Uma onda gigantesca chocou-se contra o portão de pedra, abalando suas estruturas. A água respingou além das muralhas, derrubando algumas sentinelas que as vigiavam.

E então, veio outro tremor, eu senti o chão sacudir abaixo de mim, tive que me agachar para não ir ao chão, e só voltei à realidade quando o portão da cidade tremulou, e uma fissura gigantesca abriu-se na pedra, indo de ponta a ponta dele.

Até que ele partiu-se ao meio, as duas metades da rocha tombaram no chão, caindo por terra, levantando uma densa nuvem de poeira.

Tossi algumas vezes, sentindo a ardência em minha garganta devido a tanta poeira. Mas, mesmo assim, eu conseguia visualizar uma figura caminhando tranqüilamente em meio a ela; Angeonoro Vallatori.

Depois disso, tudo ficou meio indistinto, eu pude ver de relance o que me pareceu ser uma batalha entre ele e vários Mediadores, todos caindo diante de sua presença arrebatadora.

A garotinha pegou em minha mão, sobressaltando-me um pouco e levou-me para outro lugar.

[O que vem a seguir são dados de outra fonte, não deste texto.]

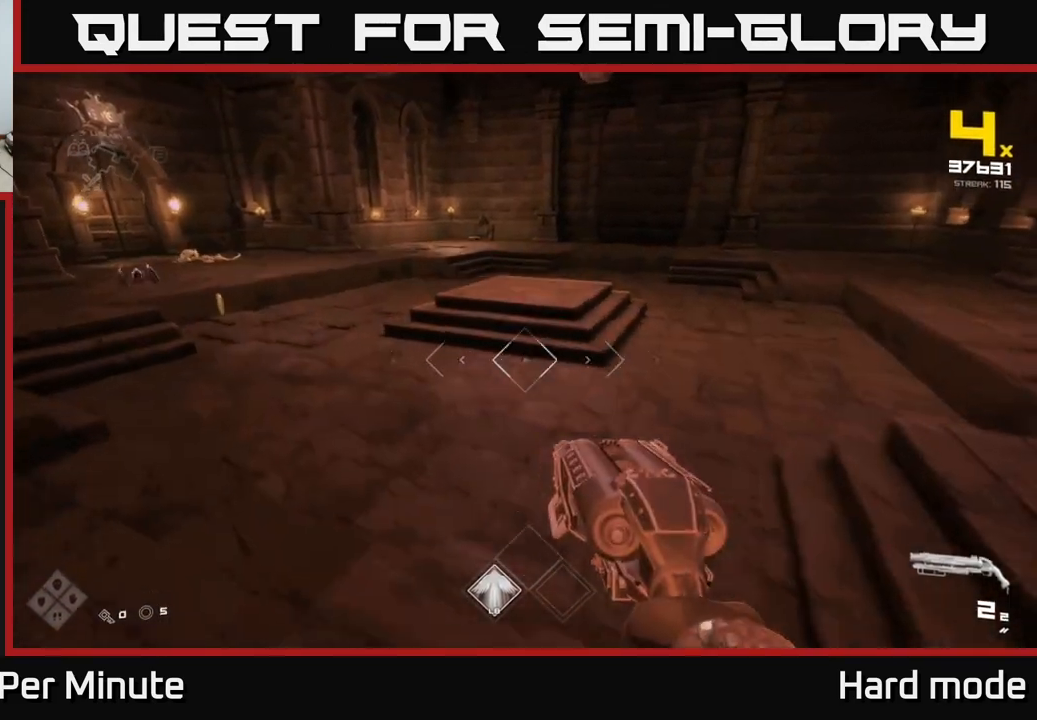
{"buttons": [], "left_stick": "up", "right_stick": "center", "events": [[83, "A", "up"], [250, "right_stick", "left"], [383, "left_stick", "up"], [400, "right_stick", "center"]]}
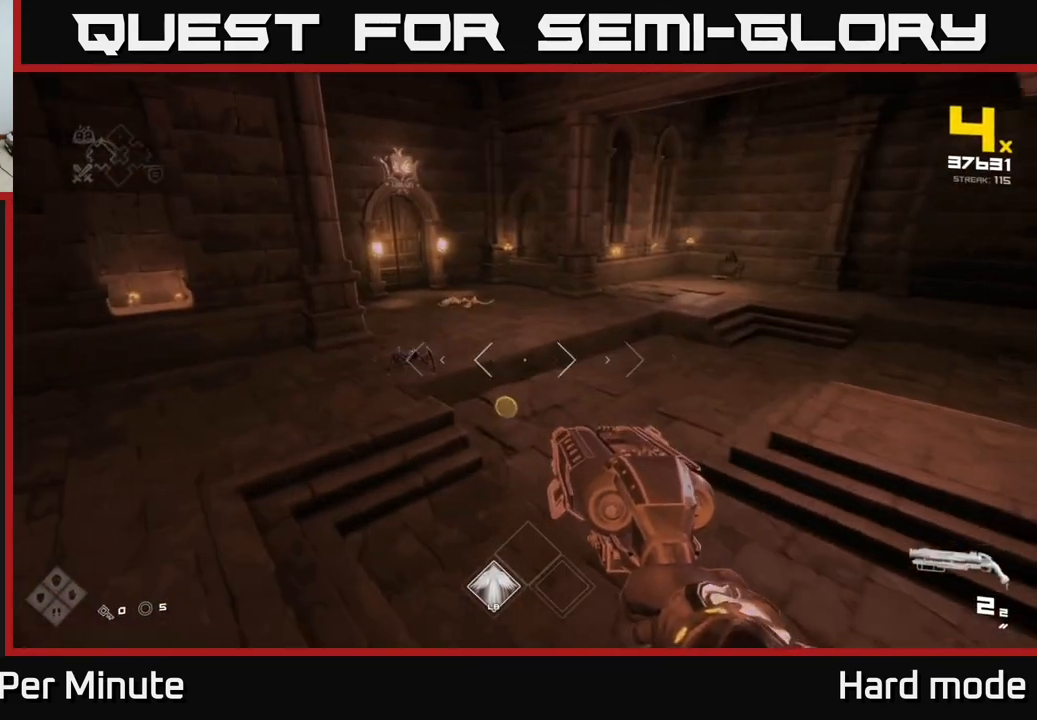
{"buttons": ["R2"], "left_stick": "center", "right_stick": "right", "events": [[17, "left_stick", "up-left"], [83, "right_stick", "left"], [167, "R2", "down"], [167, "right_stick", "center"], [183, "left_stick", "center"], [283, "R2", "up"], [350, "left_stick", "left"], [450, "right_stick", "right"], [500, "R2", "down"], [500, "left_stick", "center"]]}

Para além dos portões e dos muros de Otella. Mas, eu pude ver claramente, meus olhos incrédulos e chocados viram a cidade afundar em meio a terra, sendo tragada por inteira, não restando absolutamente nada.

As construções tombaram uma a uma, em seqüência, sendo todas devoradas pelo solo.

Uma segunda nuvem de poeira, porém dessa vez, muito maior e mais densa que a primeira elevou-se do chão, enquanto que um silêncio perturbador dava lugar aos ruídos de demolição de outrora.

- Essa foi a queda de Otella, a cidade edificada aos Mediadores, o símbolo máximo de sua supremacia e de seu poder desenfreado. Angeonoro lutou uma batalha de vida e morte contra Paladium, o líder dos Mediadores naquela época e o último descendente direto de Salazar. Essa batalha foi tão grandiosa que fez tremer os céus e a terra, e até mesmo as montanhas abalaram-se diante de tamanho poder e destruição.

- O que houve com Angeonoro Vallatori?

- Ele morreu ao fim da batalha, levando consigo Paladium e muitos outros Mediadores. Seu filho primogênito, Daliel, viu o pai falecer bem diante de seus olhos. A humanidade ainda não estava liberta, e com seu líder morto, Daliel sentiu a obrigação de assumir o legado de Angeonoro. Desesperado por despertar seu poderes, Daliel veio até nós, os Devoradores de Alma e pediu que removêssemos seu selo. E assim nós fizemos.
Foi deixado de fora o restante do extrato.